#### Jobs
• a. In the forum thread, repeat everything from "Yeah they are" down to "those are lies.".
• b. According to the forum thread, in what city and state is Austal USA's shipyard?

#### Page excerpt

The policy papers from Australia show they deliberately hosed with naval procurement over decades to break up the skilled, high paying, unionized workforce, I would imagine the US did something similar?

Yeah. I remember reading an article about an Alabama shipyard exclusively building navy ships. Half of the article recounted dangerous jobs, like cutting metal with an obviously hazardous modified angle grinder notorious for dismembering workers. I think it had a name like "widow maker" or something among the workers.

Ok googling "Alabama shipyard navy angle grinder" brings up a bunch of articles on the place. Austal USA’s shipyard in Mobile, Alabama. Holy 53 workers mauled by the same tool.

Oh, and it turns out Austal is Australian.
https://revealnews.org/article/this-tool-cuts-fingers-and-gashes-faces-but-shipbuilder-still-uses-it/

ScootsMcSkirt
Oct 29, 2013

stephenthinkpad posted:

Yeah they are more like financial scams, like energy suppliers that call you consistently and ask you to switch your electric/gas bill energy supply from your utility company to one of the 50 little companies that you have never heard off. You will basically get discount rate for the first x months and then will get a huge bill whenever the electricity price fluctuate during very hot/cold months.

The solar companies don't own or manufacture anything, they just hook you up with the panel installers and then flip your financing to a bigger bank after you sign a 20 year 30 year contract. Also the solar companies always assume home owners will get the state subsidy or good electricity buy back rate forever in their math but those are lies.

residential solar is a huge scam. the math never works out and a ton of subsidies that are used in commercial solar arent available so you end up paying a ton for a minor reduction in your electrical bills, assuming that you werent swindled to instead rent the system and pay the solar installer for the power directly

Ardennes
May 12, 2002

shirunei posted:

Assistant managers make like 13 - 20 /hr depending on the state, although I have no idea what's up with cali these days. GM's will hit well above 25 /hr technically, but will be working like 60 hour weeks on salary.

We are also talking about Newport News and Gorton, Connecticut, they aren't cheap places, and they are going to be competing for jobs in those specific areas: a full time crew member in Newport News $11-14, and an assistant manger is $18-20+.

SMEGMA_MAIL posted:

Welders probably do alright it’s all the stuff like painters (and marine coatings require much more know how, or should) or “unskilled” labor that is the crunch.

Welders are more money than assistant manger; but it is also a high risk occupation, so even if they are making more money, is it actually worth it?

But yeah all the "unskilled labor" have that issue as well naturally.

Ardennes has issued a correction as of 15:55 on Apr 10, 2024

Hatebag
Jun 17, 2008


ScootsMcSkirt posted:

residential solar is a huge scam. the math never works out and a ton of subsidies that are used in commercial solar arent available so you end up paying a ton for a minor reduction in your electrical bills, assuming that you werent swindled to instead rent the system and pay the solar installer for the power directly

doesn't it kind of work out if you get a battery and panels installed and pay for it directly? that's like $15-20k which should mean it pays for itself after like a decade

Minenfeld!
Aug 21, 2012



The shipyards in Connecticut are unionized IIRC. They also definitely pay more than Amazon or fast-food unless friends are lying to me.

Ardennes
May 12, 2002

Minenfeld! posted:

The shipyards in Connecticut are unionized IIRC. They also definitely pay more than Amazon or fast-food unless friends are lying to me.

#### Stored entries
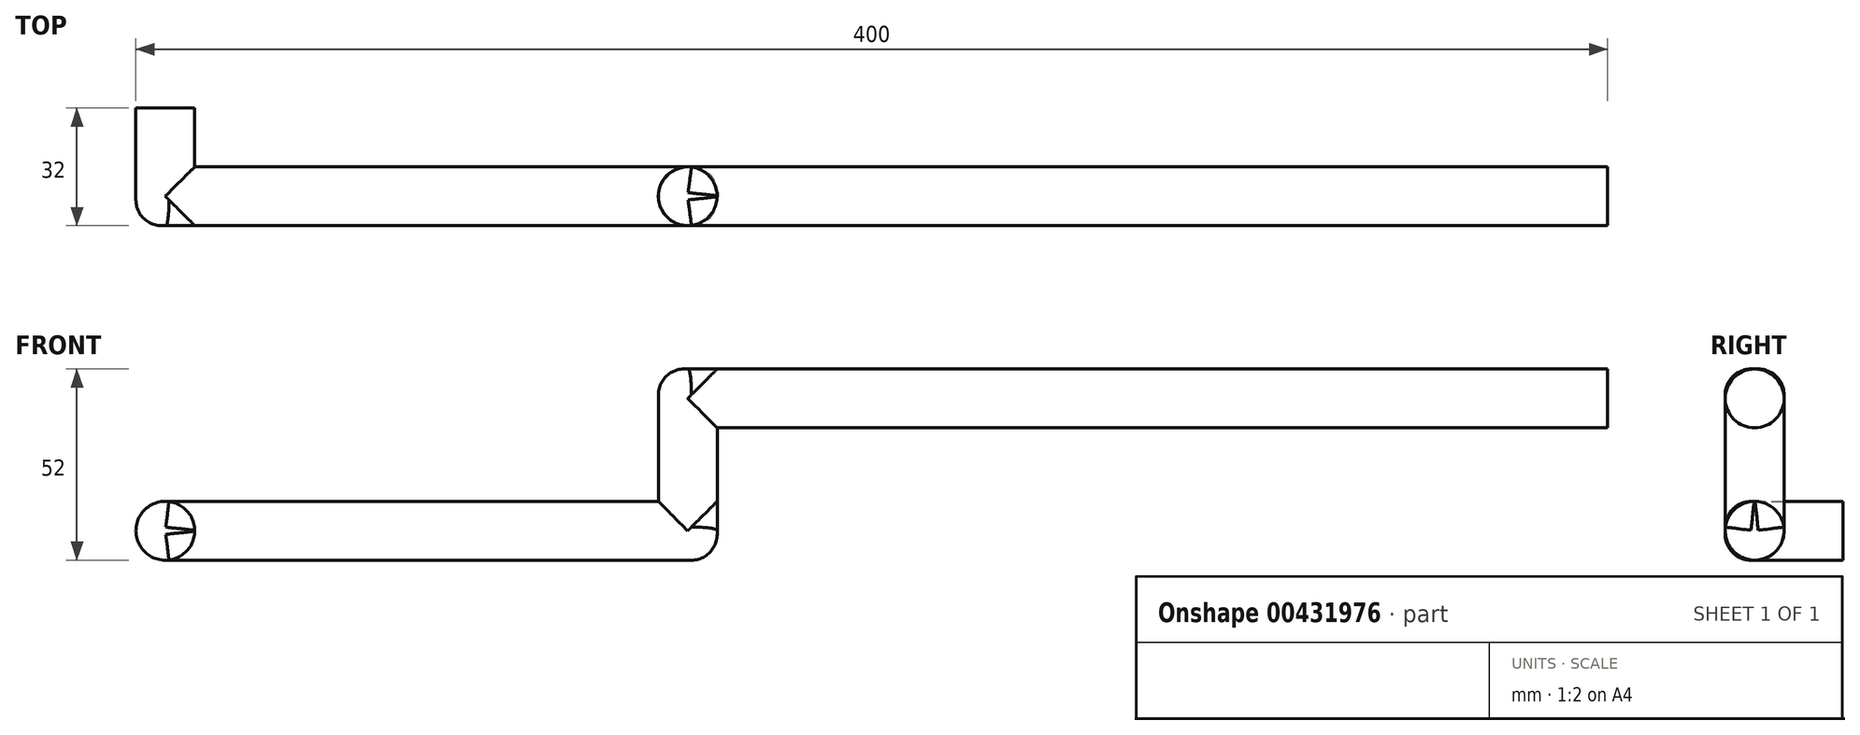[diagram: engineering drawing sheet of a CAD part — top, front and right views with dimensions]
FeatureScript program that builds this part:
annotation { "Feature Type Name" : "Feature", "Feature Type Description" : "" }
export const myFeature = defineFeature(function(context is Context, id is Id, definition is map)
    precondition{}
    {
        {
            var Q0;
            Q0=qCreatedBy(makeId("Front.planeOp"),FACE);
            var sketch = newSketch(context, id + "F0", { "sketchPlane" : qUnion([Q0])});
            skCircle(sketch, "E0", {"center": v(0, 0) * mm, "radius": 8 * mm});
            skSolve(sketch);
        }
        {
            var Q0;
            Q0=qSketchRegion(id+"F0",true);
            extrude(context, id + "F1", {"entities" : qUnion([Q0]), "depth" : 32 * mm, "offsetDistance" : 25 * mm});
        }
        {
            var Q0;
            Q0=qCreatedBy(makeId("Right.planeOp"),FACE);
            var sketch = newSketch(context, id + "F2", { "sketchPlane" : qUnion([Q0])});
            skCircle(sketch, "E1", {"center": v(-24, 0) * mm, "radius": 8 * mm});
            skSolve(sketch);
        }
        {
            var Q0;
            Q0=qSketchRegion(id+"F2",true);
            extrude(context, id + "F3", {"entities" : qUnion([Q0]), "operationType" : NewBodyOperationType.ADD, "depth" : 150 * mm});
        }
        {
            var Q0;
            Q0=makeQuery(id+"F1.opExtrude","CAP_EDGE",EDGE,{"disambiguationData":[OSD([sQuery(id+"F0.wireOp",EDGE,"E0")])],"isStart":false});
            fillet(context, id + "F4", {"entities" : qUnion([Q0]), "radius" : 7 * mm, "tangentPropagation" : true, "allowEdgeOverflow" : false});
        }
        {
            var Q0;
            Q0=qCreatedBy(makeId("Top.planeOp"),FACE);
            var sketch = newSketch(context, id + "F5", { "sketchPlane" : qUnion([Q0])});
            skCircle(sketch, "E2", {"center": v(142, -24) * mm, "radius": 8 * mm});
            skLineSegment(sketch, "E3.0", {"start": v(150, -16) * mm, "end": v(150, -32) * mm, "construction": true});
            skPoint(sketch, "E4", {"position": v(150, -24) * mm});
            skLineSegment(sketch, "E5", {"start": v(150, -24) * mm, "end": v(143.44, -24) * mm, "construction": true});
            skSolve(sketch);
        }
        {
            var Q0;
            Q0=qSketchRegion(id+"F5",true);
            extrude(context, id + "F6", {"entities" : qUnion([Q0]), "operationType" : NewBodyOperationType.ADD, "depth" : 44 * mm});
        }
        {
            var Q0;
            Q0=qCreatedBy(makeId("Right.planeOp"),FACE);
            cPlane(context, id + "F7", {"entities" : qUnion([Q0]), "cplaneType" : CPlaneType.OFFSET, "offset" : 142 * mm, "width" : 150 * mm, "height" : 150 * mm});
        }
        {
            var Q0;
            Q0=qCreatedBy(id+"F7.planeOp",FACE);
            var sketch = newSketch(context, id + "F8", { "sketchPlane" : qUnion([Q0])});
            skCircle(sketch, "E6", {"center": v(-24, 36) * mm, "radius": 8 * mm});
            skLineSegment(sketch, "E7.0", {"start": v(-32, 44) * mm, "end": v(-16, 44) * mm, "construction": true});
            skLineSegment(sketch, "E8", {"start": v(-24, 44) * mm, "end": v(-24, 36) * mm, "construction": true});
            skSolve(sketch);
        }
        {
            var Q0;
            Q0=qSketchRegion(id+"F8",true);
            extrude(context, id + "F9", {"entities" : qUnion([Q0]), "operationType" : NewBodyOperationType.ADD, "depth" : 250 * mm});
        }
        {
            var Q0;
            Q0=makeQuery(id+"F6.opExtrude","CAP_EDGE",EDGE,{"disambiguationData":[OSD([sQuery(id+"F5.wireOp",EDGE,"E2")])],"isStart":false});
            var Q1;
            Q1=makeQuery(id+"F3.opExtrude","CAP_EDGE",EDGE,{"disambiguationData":[OSD([sQuery(id+"F2.wireOp",EDGE,"E1")])],"isStart":false});
            fillet(context, id + "F10", {"entities" : qUnion([Q0, Q1]), "radius" : 7 * mm, "tangentPropagation" : true, "allowEdgeOverflow" : false});
        }
    });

#### Results for the exercise
• a.
Yeah they are more like financial scams, like energy suppliers that call you consistently and ask you to switch your electric/gas bill energy supply from your utility company to one of the 50 little companies that you have never heard off. You will basically get discount rate for the first x months and then will get a huge bill whenever the electricity price fluctuate during very hot/cold months.

The solar companies don't own or manufacture anything, they just hook you up with the panel installers and then flip your financing to a bigger bank after you sign a 20 year 30 year contract. Also the solar companies always assume home owners will get the state subsidy or good electricity buy back rate forever in their math but those are lies.

• b. Mobile, Alabama.